Another Passenger is Carly Simon’s best record. The sniffs of “So what?” that that assertion may provoke are exactly what Simon is confronting with this album. Her tenure with producer Richard Perry left many with the feeling that she had given herself over to his very particular musical vision, and the music that resulted — ephemeral and repetitive for the most part — was more Perry’s failure than Simon’s. Whether that impression is accurate or not, it is an embarrassingly obvious example of the cliché of a woman allowing herself to be manipulated by a man or men who know “better,” or more, than she.
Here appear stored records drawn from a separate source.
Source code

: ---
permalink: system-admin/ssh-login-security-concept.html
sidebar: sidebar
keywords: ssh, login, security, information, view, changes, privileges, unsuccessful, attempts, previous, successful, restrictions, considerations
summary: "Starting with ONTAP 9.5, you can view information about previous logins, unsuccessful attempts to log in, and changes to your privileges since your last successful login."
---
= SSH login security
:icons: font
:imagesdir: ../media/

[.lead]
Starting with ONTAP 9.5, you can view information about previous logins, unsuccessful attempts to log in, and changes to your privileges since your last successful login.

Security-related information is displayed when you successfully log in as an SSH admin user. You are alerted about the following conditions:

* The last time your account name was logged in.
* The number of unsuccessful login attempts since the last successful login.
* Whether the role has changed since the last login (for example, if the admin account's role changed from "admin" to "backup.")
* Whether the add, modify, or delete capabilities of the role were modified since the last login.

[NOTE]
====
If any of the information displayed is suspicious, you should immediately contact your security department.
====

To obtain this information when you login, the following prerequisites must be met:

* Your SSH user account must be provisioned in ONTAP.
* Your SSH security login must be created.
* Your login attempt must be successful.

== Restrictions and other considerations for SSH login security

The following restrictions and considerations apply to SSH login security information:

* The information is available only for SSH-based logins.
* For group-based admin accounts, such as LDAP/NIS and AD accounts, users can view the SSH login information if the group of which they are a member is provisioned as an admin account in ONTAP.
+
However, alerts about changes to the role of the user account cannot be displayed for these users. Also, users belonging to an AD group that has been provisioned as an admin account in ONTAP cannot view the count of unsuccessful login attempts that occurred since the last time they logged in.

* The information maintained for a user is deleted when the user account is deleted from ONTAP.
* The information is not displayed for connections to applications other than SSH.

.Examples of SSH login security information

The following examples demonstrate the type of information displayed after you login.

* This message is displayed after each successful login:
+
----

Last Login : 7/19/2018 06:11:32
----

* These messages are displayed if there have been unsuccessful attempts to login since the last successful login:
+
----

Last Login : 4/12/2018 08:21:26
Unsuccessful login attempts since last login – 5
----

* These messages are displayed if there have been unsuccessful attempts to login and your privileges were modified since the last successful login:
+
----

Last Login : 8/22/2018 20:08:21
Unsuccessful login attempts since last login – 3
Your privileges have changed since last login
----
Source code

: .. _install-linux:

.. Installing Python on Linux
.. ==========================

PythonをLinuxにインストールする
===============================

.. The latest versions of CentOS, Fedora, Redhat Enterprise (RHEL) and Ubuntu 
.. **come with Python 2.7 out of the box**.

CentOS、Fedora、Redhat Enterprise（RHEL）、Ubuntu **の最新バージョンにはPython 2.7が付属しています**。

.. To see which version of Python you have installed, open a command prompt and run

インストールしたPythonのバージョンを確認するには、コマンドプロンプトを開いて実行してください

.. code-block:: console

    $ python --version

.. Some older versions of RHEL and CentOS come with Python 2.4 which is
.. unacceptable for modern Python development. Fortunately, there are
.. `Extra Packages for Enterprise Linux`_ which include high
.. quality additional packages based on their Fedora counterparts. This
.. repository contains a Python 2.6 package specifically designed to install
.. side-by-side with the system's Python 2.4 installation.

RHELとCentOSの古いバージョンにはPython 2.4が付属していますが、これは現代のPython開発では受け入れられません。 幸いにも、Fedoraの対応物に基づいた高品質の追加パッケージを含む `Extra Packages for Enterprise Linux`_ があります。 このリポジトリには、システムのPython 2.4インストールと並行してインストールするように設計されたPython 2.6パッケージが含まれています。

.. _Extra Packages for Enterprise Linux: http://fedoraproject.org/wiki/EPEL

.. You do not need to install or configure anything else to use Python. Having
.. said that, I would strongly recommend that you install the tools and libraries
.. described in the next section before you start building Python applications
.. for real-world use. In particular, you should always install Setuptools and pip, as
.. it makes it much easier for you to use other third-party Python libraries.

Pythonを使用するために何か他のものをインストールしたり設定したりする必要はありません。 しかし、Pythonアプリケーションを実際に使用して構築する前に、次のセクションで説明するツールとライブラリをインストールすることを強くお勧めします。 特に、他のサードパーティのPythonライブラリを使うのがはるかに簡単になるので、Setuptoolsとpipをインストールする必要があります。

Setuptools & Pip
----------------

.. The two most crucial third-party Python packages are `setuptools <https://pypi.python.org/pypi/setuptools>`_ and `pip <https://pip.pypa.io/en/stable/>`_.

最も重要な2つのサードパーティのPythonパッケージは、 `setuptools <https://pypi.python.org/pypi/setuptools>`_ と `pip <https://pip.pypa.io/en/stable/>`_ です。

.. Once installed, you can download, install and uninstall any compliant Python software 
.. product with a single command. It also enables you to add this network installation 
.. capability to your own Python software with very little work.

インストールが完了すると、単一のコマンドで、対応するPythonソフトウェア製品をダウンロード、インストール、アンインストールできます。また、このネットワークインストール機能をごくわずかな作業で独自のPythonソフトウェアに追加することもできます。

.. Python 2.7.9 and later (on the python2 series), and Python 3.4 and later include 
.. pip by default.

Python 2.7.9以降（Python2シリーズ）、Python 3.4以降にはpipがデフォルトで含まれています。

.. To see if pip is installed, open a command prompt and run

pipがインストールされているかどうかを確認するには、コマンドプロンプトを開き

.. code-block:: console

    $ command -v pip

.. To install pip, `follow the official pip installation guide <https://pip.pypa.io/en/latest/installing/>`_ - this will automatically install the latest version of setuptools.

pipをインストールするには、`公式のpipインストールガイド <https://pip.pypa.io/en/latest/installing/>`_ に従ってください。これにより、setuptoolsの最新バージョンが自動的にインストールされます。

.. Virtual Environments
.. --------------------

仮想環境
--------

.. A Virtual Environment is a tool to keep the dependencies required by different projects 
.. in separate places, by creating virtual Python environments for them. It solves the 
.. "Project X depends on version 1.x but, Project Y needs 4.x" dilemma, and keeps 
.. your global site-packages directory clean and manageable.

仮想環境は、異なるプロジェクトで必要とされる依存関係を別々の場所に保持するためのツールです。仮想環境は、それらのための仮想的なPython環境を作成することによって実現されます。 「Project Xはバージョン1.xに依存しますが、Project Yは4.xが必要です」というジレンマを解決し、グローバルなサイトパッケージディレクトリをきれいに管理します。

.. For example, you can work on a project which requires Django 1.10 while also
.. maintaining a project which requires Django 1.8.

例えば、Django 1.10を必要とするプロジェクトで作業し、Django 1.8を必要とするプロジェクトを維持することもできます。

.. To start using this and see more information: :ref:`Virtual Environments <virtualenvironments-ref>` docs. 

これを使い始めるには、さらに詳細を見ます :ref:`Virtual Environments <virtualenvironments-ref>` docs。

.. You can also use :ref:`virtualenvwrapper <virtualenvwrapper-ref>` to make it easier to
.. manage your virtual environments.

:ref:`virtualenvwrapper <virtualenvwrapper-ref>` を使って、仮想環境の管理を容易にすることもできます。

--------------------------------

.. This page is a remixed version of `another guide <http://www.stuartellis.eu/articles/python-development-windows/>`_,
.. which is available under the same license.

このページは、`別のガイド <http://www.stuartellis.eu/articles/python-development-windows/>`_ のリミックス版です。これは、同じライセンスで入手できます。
This also represents a misunderstanding of Simon’s modus operandi. Throughout her career she has surrounded herself with those whom she hopes to use (and I mean “use” in its best and worst senses — employing someone’s talents and manipulating that person’s talents to one’s own ends) to articulate a world view that has never been prominent in popular music; i.e., what it’s like to be a very attractive, independent, upper-class woman.
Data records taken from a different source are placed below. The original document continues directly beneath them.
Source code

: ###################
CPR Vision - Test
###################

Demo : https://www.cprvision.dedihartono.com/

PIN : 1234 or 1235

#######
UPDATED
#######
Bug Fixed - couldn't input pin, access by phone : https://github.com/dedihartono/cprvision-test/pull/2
Prominent among those used people are men: Perry, whose lush slickness impressed her as a good musical equivalent to her lyrical glides; writer Jacob Brackman, whose arch irony suited her Joan Didion-ish despair; and James Taylor, whose sleepy folky sexiness offset her crackling urban eroticism. Passenger relinquishes Perry, opting for Ted Templeman, and uses Taylor mainly as a backup vocalist.
In addition to the aforementioned “Cowtown,” the finest song she has written, equally entertaining are a pair of Simon/Brackman compositions, the loping, slick “Half a Chance” and a tropical thumper (via Van Dyke Parks’s arrangement), “Darkness ‘Til Dawn.” The duo’s other offering, “Riverboat Gambler,” is precious in the way Brackman’s writing often becomes without a hefty slice of Simon’s down-to-earthiness. The only glaring failure here is “Libby,” an overlong banality.
Doobie Brothers Jeff Baxter and Mike McDonald are omnipresent to great effect. Simon has chosen to record the strongest song on the Doobies’ latest album, “It Keeps You Runnin’,” and her smoky, tough vocal even manages to improve it.
True, Carly Simon has produced a lot of average music, but what is more important is that she has never abandoned her original themes, something she might easily have done at any time. Simon is not a very original songwriter. Her melodies are similar; often her lyrics seem as if she had not worked very hard at them, taking the first clever rhyme that came to mind. But at her best she conveys the monied angst of the leisured with moving conviction, something no one else has ever done. Additionally, she is always further explicating and enhancing an exploration of her ego and her sexuality. It is extraordinary for a woman to say without a speck of self-consciousness or irony, as she does here on “In Times When My Head,” that she “Know[s] none could compare with me/In my airy skirts and cool retreats.”
This may not seem like much to radical prose writers, but it is still jolting stuff for pop music.